# Cleaning loose batting



## SeaGoat (Aug 17, 2012)

I will be reupholstering a vintage bench seat.

I want to re-use the batting in it but it has been out in the weather. Currently it is covered in vinyl so its pretty well protected but I wanted to wash the batting. 

It is loose cotton, much like this
http://www.vermontharvestfolkart.com/store/WsDefault.asp?One=97
I had the idea of putting it in a old pillowcase and sewing it up to wash and dry it. What would be the best way to clean this?


----------



## Forcast (Apr 15, 2014)

I was thinking the same thing ...pillow case


----------



## SeaGoat (Aug 17, 2012)

The stuff smelled a lot worse than I thought once I got it opened up. 
YUCK!

It was divided into 3 sections. A top layer, a layer of foam, and 3rd thicker layer. 
They cotton was actually someone formed, like it was bought in a roll. 

The thinner layer I just loosely rolled and sewed it into a pillow case 
The thicker layer I sewed into an old flat sheet. 
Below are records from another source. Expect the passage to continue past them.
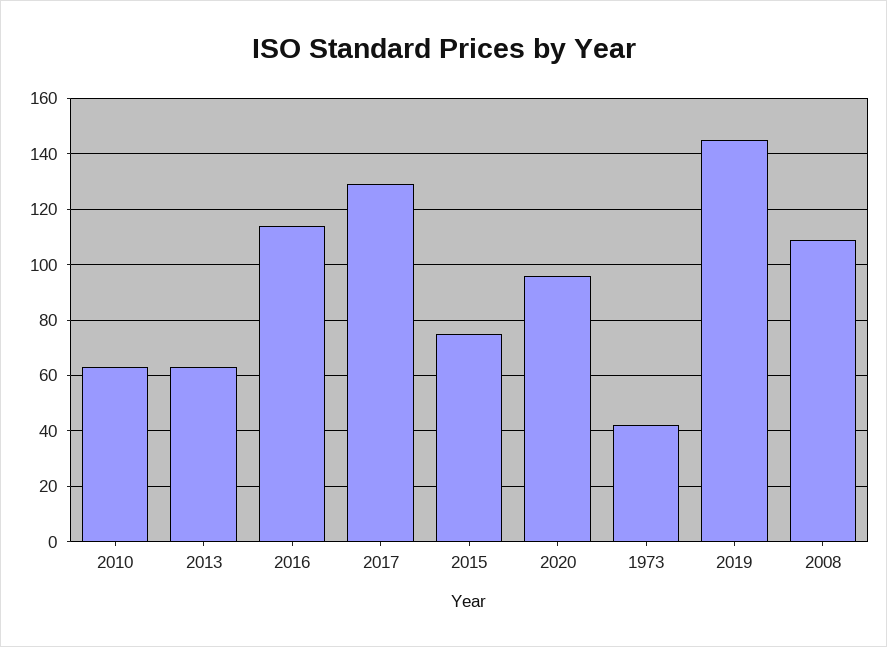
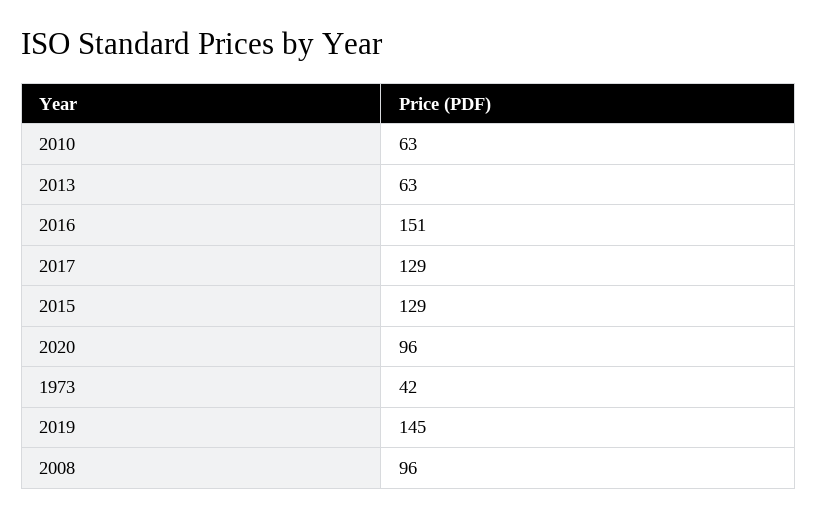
  {
    "2010": 63,
    "2013": 63,
-   "2016": 115,
+   "2016": 151,
    "2017": 129,
-   "2015": 75,
+   "2015": 129,
    "2020": 96,
    "1973": 42,
    "2019": 145,
-   "2008": 110
+   "2008": 96
  }

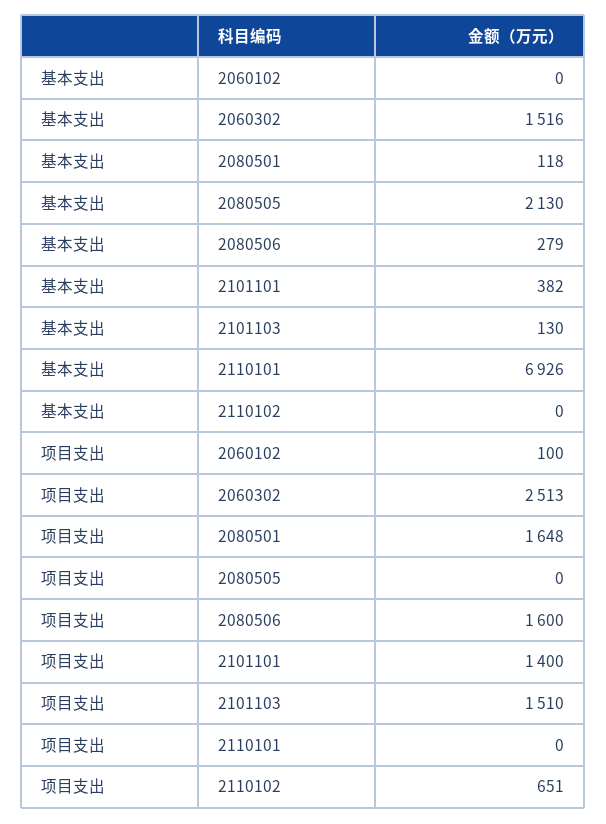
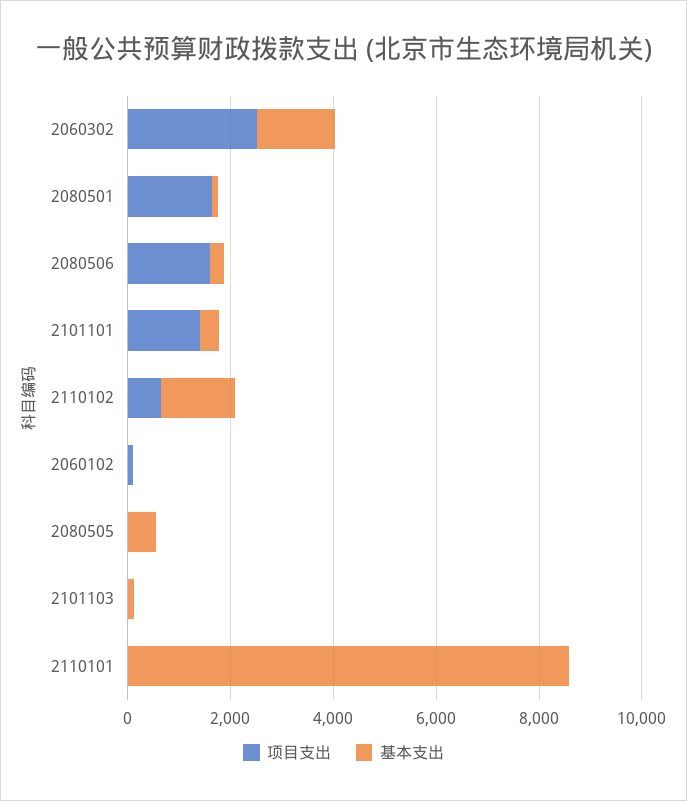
  {
    "基本支出": {
      "2060102": 0,
      "2060302": 1516,
      "2080501": 118,
-     "2080505": 2130,
+     "2080505": 500,
      "2080506": 279,
      "2101101": 382,
      "2101103": 130,
-     "2110101": 6926,
+     "2110101": 8500,
-     "2110102": 0
+     "2110102": 1500
    },
    "项目支出": {
      "2060102": 100,
      "2060302": 2513,
      "2080501": 1648,
      "2080505": 0,
      "2080506": 1600,
      "2101101": 1400,
-     "2101103": 1510,
+     "2101103": 0,
      "2110101": 0,
      "2110102": 651
    }
  }

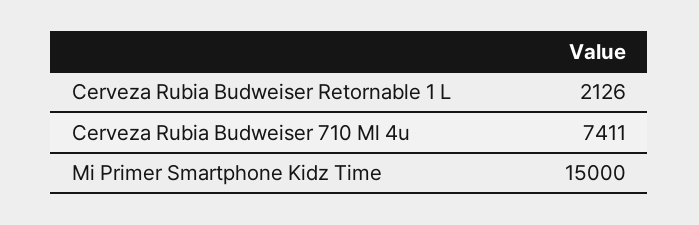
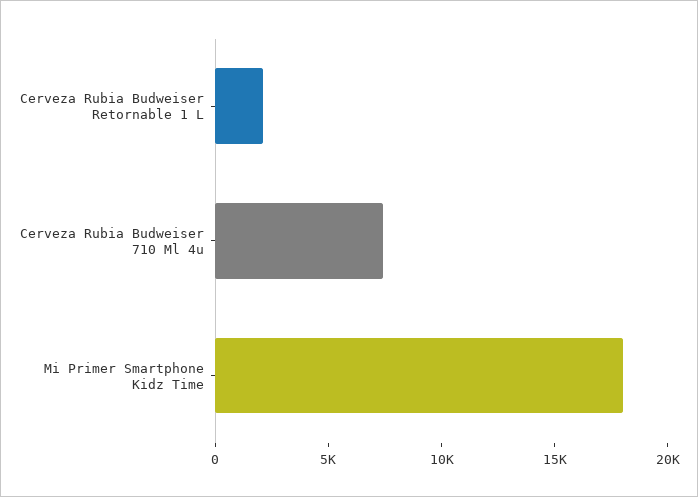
  {
    "Cerveza Rubia Budweiser Retornable 1 L": 2126,
    "Cerveza Rubia Budweiser 710 Ml 4u": 7411,
-   "Mi Primer Smartphone Kidz Time": 15000
+   "Mi Primer Smartphone Kidz Time": 18000
  }

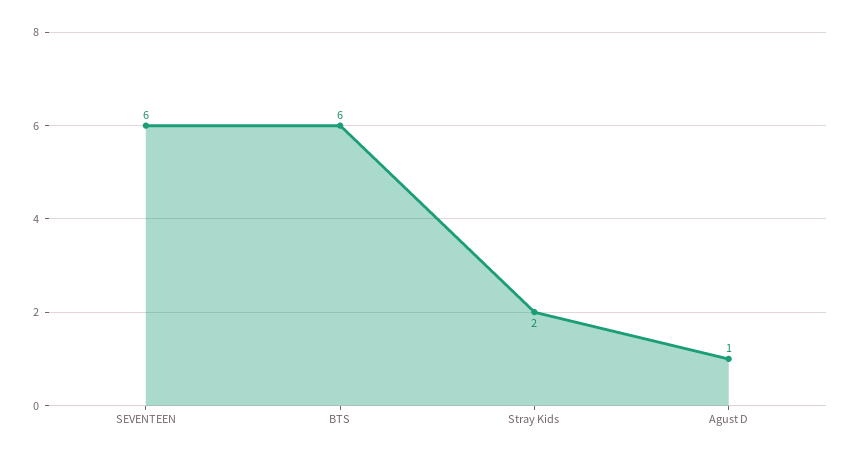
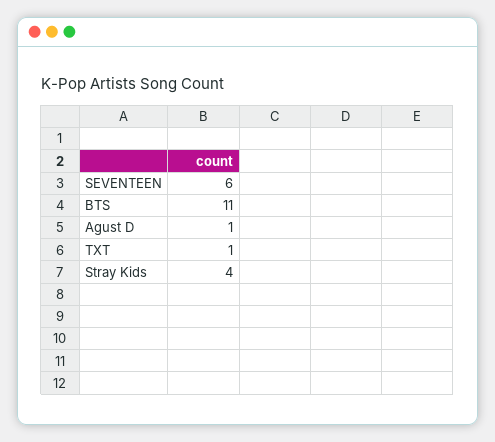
  {
    "SEVENTEEN": 6,
-   "BTS": 6,
+   "BTS": 11,
-   "Stray Kids": 2,
+   "Stray Kids": 4,
-   "Agust D": 1
+   "Agust D": 1,
+   "TXT": 1
  }

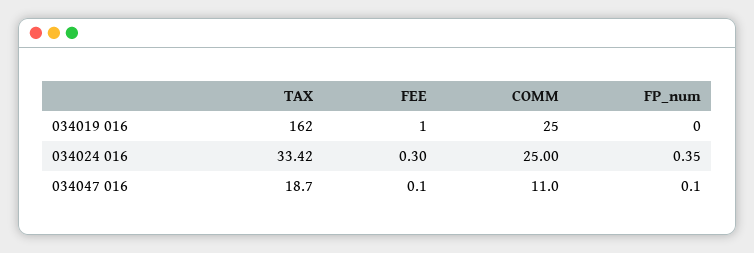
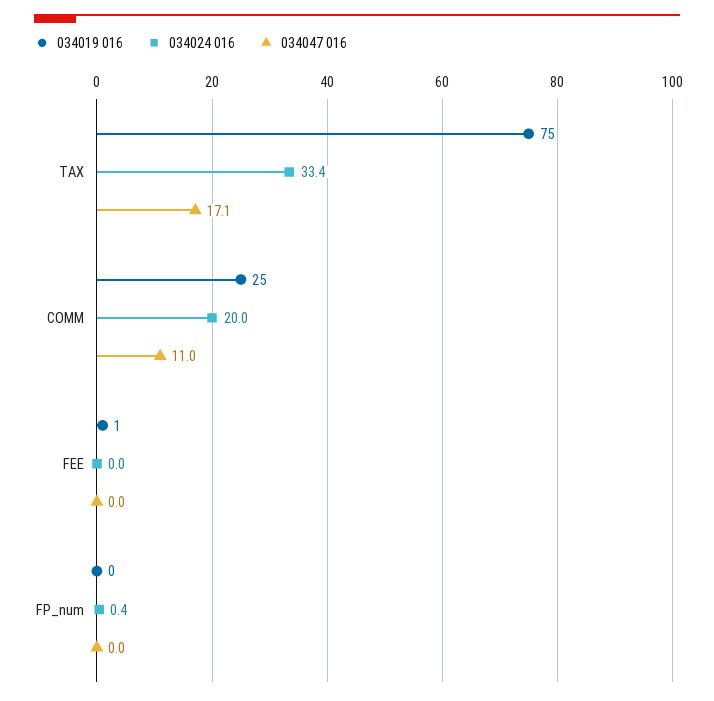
  {
    "034019 016": {
-     "TAX": 162,
+     "TAX": 75,
      "FEE": 1,
      "COMM": 25,
      "FP_num": 0
    },
    "034024 016": {
      "TAX": 33.42,
-     "FEE": 0.3,
+     "FEE": 0,
-     "COMM": 25,
+     "COMM": 20,
      "FP_num": 0.35
    },
    "034047 016": {
-     "TAX": 18.7,
+     "TAX": 17.1,
-     "FEE": 0.1,
+     "FEE": 0,
      "COMM": 11,
-     "FP_num": 0.1
+     "FP_num": 0
    }
  }

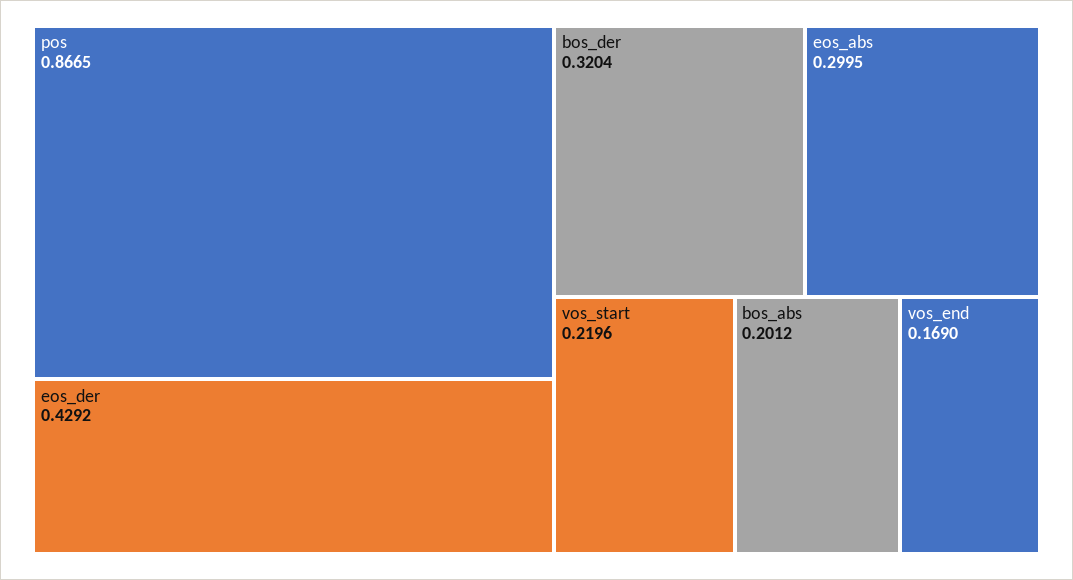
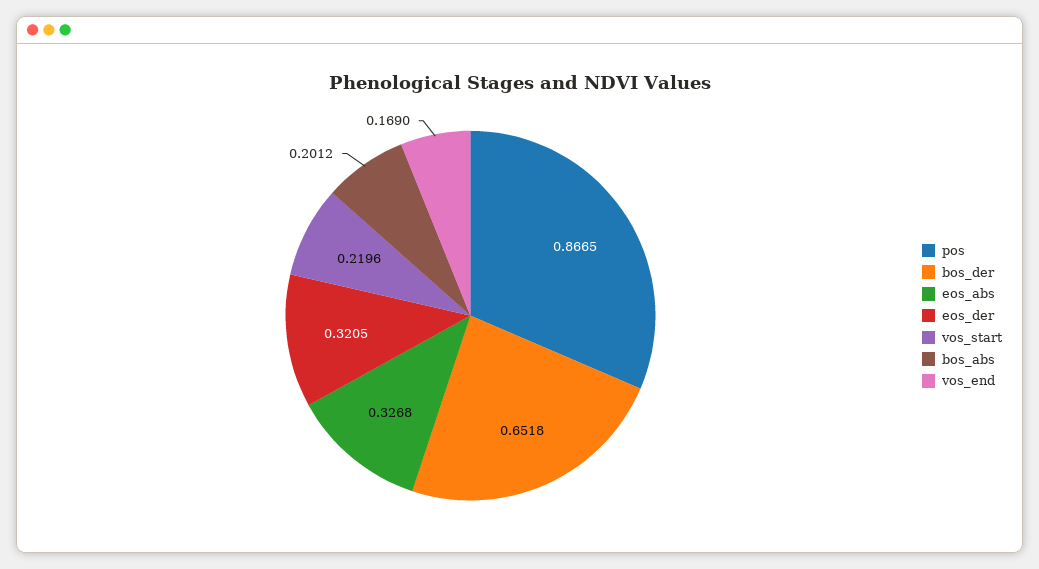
  {
    "pos": 0.8665,
-   "eos_der": 0.4292,
+   "eos_der": 0.3205,
-   "bos_der": 0.3204,
+   "bos_der": 0.6518,
-   "eos_abs": 0.2995,
+   "eos_abs": 0.3268,
    "vos_start": 0.2196,
    "bos_abs": 0.2012,
    "vos_end": 0.169
  }

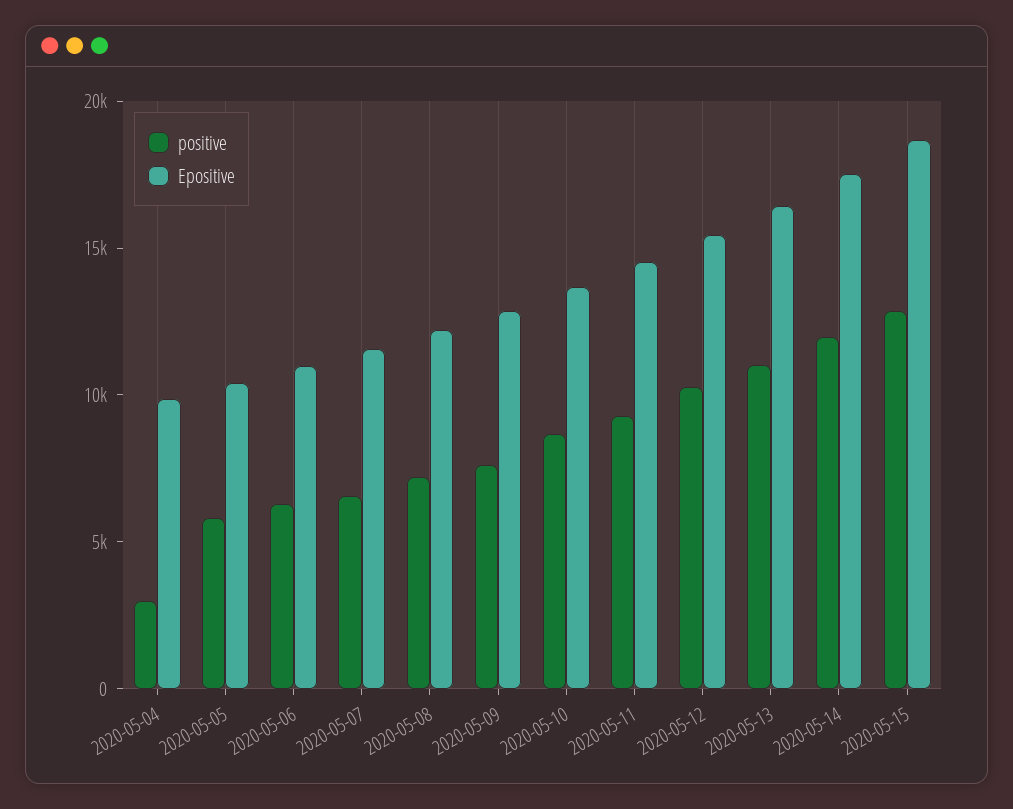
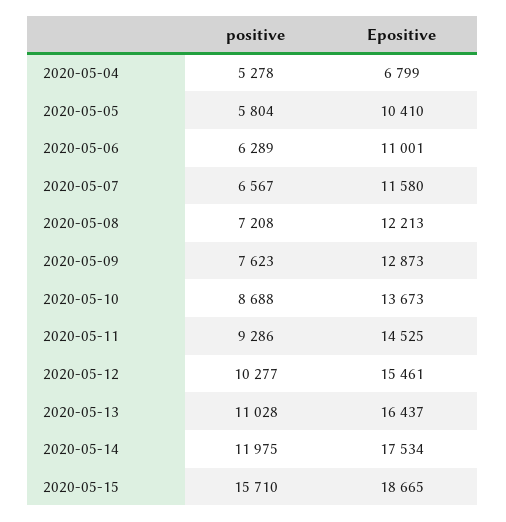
  {
    "positive": {
-     "2020-05-04": 3000,
+     "2020-05-04": 5278,
      "2020-05-05": 5804,
      "2020-05-06": 6289,
      "2020-05-07": 6567,
      "2020-05-08": 7208,
      "2020-05-09": 7623,
      "2020-05-10": 8688,
      "2020-05-11": 9286,
      "2020-05-12": 10277,
      "2020-05-13": 11028,
      "2020-05-14": 11975,
-     "2020-05-15": 13000
+     "2020-05-15": 15710
    },
    "Epositive": {
-     "2020-05-04": 10000,
+     "2020-05-04": 6799,
      "2020-05-05": 10410,
      "2020-05-06": 11001,
      "2020-05-07": 11580,
      "2020-05-08": 12213,
      "2020-05-09": 12873,
      "2020-05-10": 13673,
      "2020-05-11": 14525,
      "2020-05-12": 15461,
      "2020-05-13": 16437,
      "2020-05-14": 17534,
      "2020-05-15": 18665
    }
  }

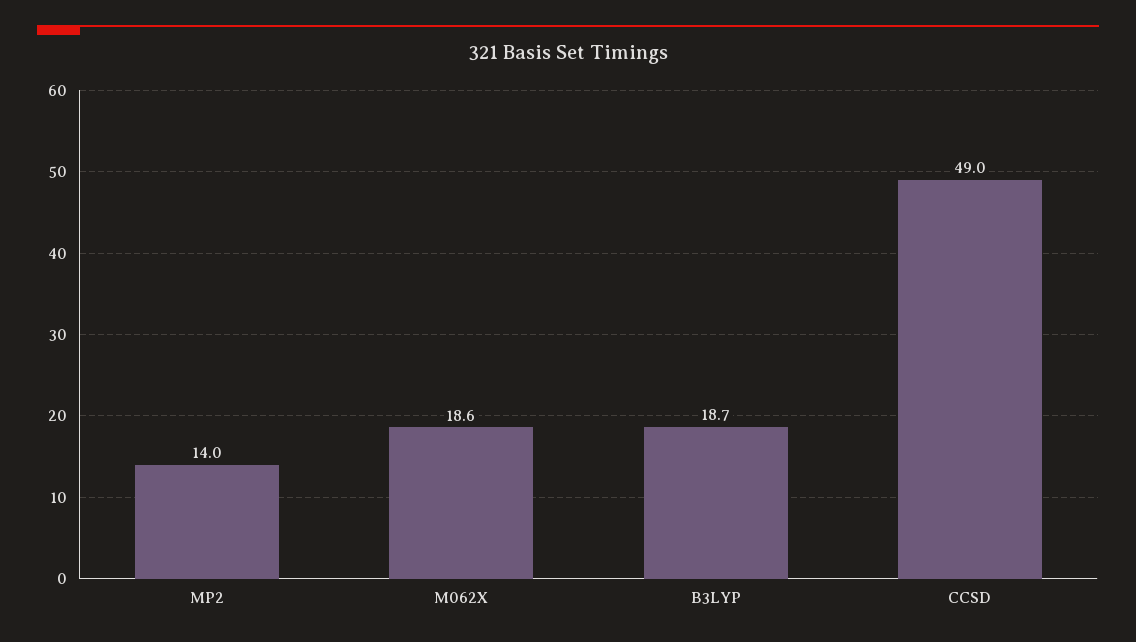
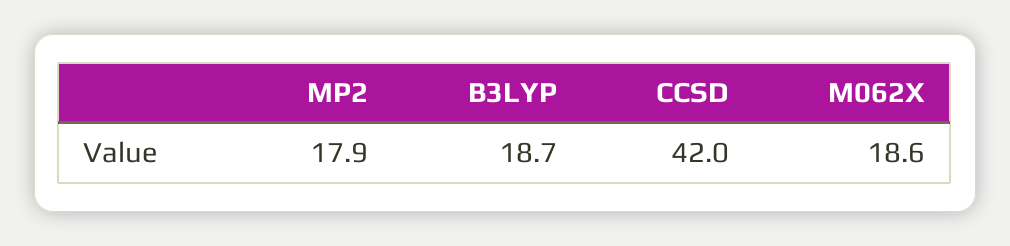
  {
-   "MP2": 14,
+   "MP2": 17.9,
    "M062X": 18.6,
    "B3LYP": 18.7,
-   "CCSD": 49
+   "CCSD": 42
  }

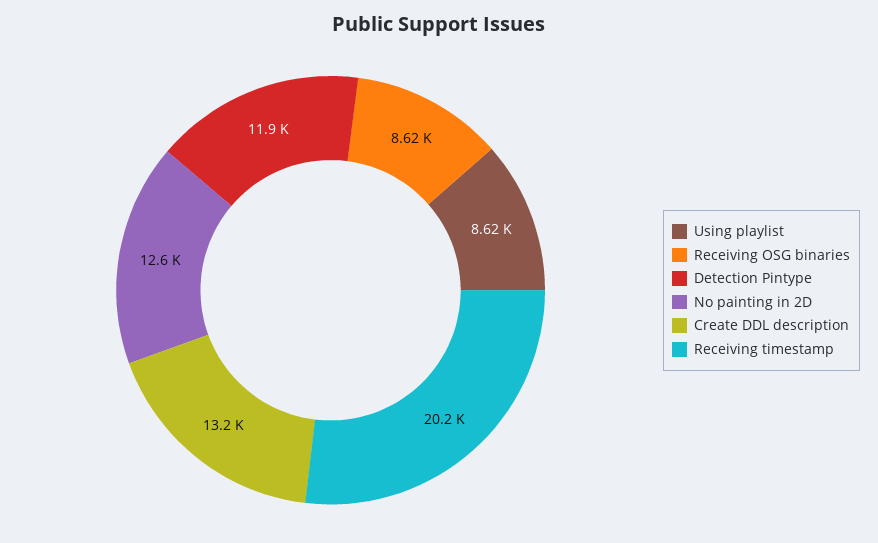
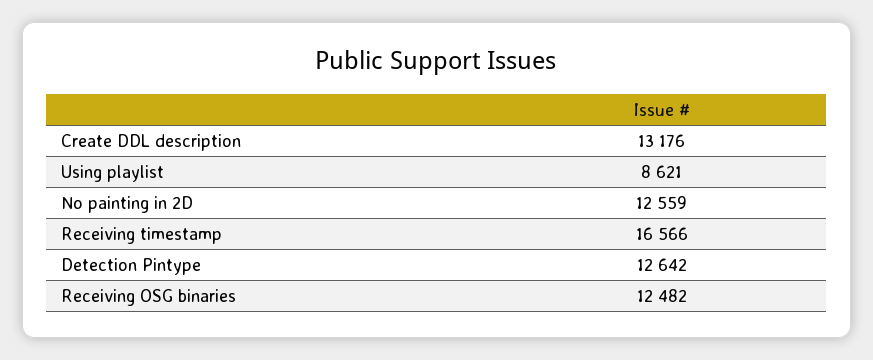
  {
    "Using playlist": 8621,
-   "Receiving OSG binaries": 8620,
+   "Receiving OSG binaries": 12482,
-   "Detection Pintype": 11900,
+   "Detection Pintype": 12642,
    "No painting in 2D": 12559,
    "Create DDL description": 13176,
-   "Receiving timestamp": 20200
+   "Receiving timestamp": 16566
  }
After the first wash (on quick cycle) it smelled still to high heaven. 
Made me gag. 
I put it on sanitize this time with a little more laundry detergent. It takes almost 2 hours on that cycle. 
Im going to check it in the morning and see how it smells. I might run it again. 
Im hoping the batting stays semi formed. Batting is SO expensive!


----------



## Tinker (Apr 5, 2004)

Try putting some vinegar in the rinse cycle if it still smells. That may help. And please post pics when you get it all reupholstered---I would love to see it.


----------



## SeaGoat (Aug 17, 2012)

I did use the same batting. It was too much of a pain.
But heres the end result


----------



## Macybaby (Jun 16, 2006)

Very nice looking bench! hard to believe someone would put that outside.


----------



## pottsy396 (3 mo ago)

SeaGoat said:


> The stuff smelled a lot worse than I thought once I got it opened up. YUCK! It was divided into 3 sections. A top layer, a layer of foam, and 3rd thicker layer. They cotton was actually someone formed, like it was bought in a roll. The thinner layer I just loosely rolled and sewed it into a pillow case The thicker layer I sewed into an old flat sheet. After the first wash (on quick cycle) it smelled still to high heaven. Made me gag. I put it on sanitize this time with a little more laundry detergent. It takes almost 2 hours on that cycle. Im going to check it in the morning and see how it smells. I might run it again. Im hoping the batting stays semi formed. Batting is SO expensive!


 How many times did you need to run them through the washing machine?


----------